How to deploy on the most common blogging platforms
WordPress
WordPress generates a virtual robots.txt at /robots.txt by default, but it's not what you want. Two ways to override it:
- Plugin route: Install Yoast SEO or Rank Math. Both have a robots.txt editor under SEO → Tools. Paste the generated file, save.
- Static file route: Upload the file as
/robots.txtin your site root via FTP, cPanel File Manager, or your host's dashboard. The static file always overrides the WordPress virtual one.
Ghost (self-hosted)
Drop the file at /content/files/robots.txt or use a routes.yaml override that maps /robots.txt to your file. Ghost(Pro) doesn't allow this — you're stuck with Ghost's defaults, which block GPTBot since 2024 but not the full list.
Static sites (Jekyll, Hugo, Eleventy, Astro, Next.js)
Drop robots.txt in your static output folder (public/, _site/, dist/, depending on the generator). Commit, deploy, done. Vercel, Netlify and Cloudflare Pages serve it automatically from the project root.
Substack, Medium, and other hosted platforms
You don't control robots.txt on substack.com or medium.com. Substack added a platform-wide AI opt-out toggle in 2024 — turn it on in your publication's settings. Medium has a similar opt-out in account settings. If full control matters to you, the long-term fix is moving to your own domain with WordPress, Ghost self-hosted, or a static site.
Belt and suspenders: enforce at the edge
robots.txt is a polite request. Major AI labs (OpenAI, Anthropic, Google, Apple, Perplexity, Microsoft) have publicly committed to honoring it for their crawlers. A small fringe of scrapers ignores it. For belt-and-suspenders enforcement, Cloudflare's free tier ships a one-click "Block AI Bots" rule that enforces the same list at the network edge — even bots that ignore robots.txt cannot get past it. Layer the two and you've covered both the polite and the impolite paths.
Frequently asked questions
Will blocking AI crawlers hurt my Google or Bing rankings?
No. Googlebot (search) and Google-Extended (Gemini training) are completely separate user agents.
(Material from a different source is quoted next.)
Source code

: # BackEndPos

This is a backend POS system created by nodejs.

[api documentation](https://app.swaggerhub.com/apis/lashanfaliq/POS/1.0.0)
The same is true for Applebot vs Applebot-Extended. You can block every AI training crawler in your robots.txt and your blog will rank in Google and Bing exactly as before.
Should I block AI crawlers or let them in for traffic?
The mainstream indie answer in 2026 is: block training crawlers (GPTBot, ClaudeBot, Google-Extended, Bytespider) but keep live-citation crawlers (OAI-SearchBot, PerplexityBot, ChatGPT-User) allowed. You stop free training, you keep the AI-search traffic.
How do I add robots.txt on WordPress?
Two options: install Yoast SEO or Rank Math (both have a robots.txt editor in the dashboard) or upload a static robots.txt to your site root via FTP or your host's file manager. The static file overrides WordPress's default virtual one.
Can I add robots.txt on Substack, Medium or Ghost(Pro)?
On self-hosted Ghost: yes. On Substack, Medium, and Ghost(Pro): no — you don't control the platform's robots.txt. Use the platform's built-in AI opt-out toggle (Substack and Medium added one in 2024). For full control, host on your own domain.
Will AI crawlers actually respect my robots.txt?
OpenAI, Anthropic, Google, Apple, Perplexity and Microsoft publicly commit to honoring it. Bytespider and CCBot also do. A small number of fringe scrapers ignore it — for those, pair the file with Cloudflare's free "Block AI Bots" edge rule. For 95% of the training-data flow, robots.txt is the working opt-out.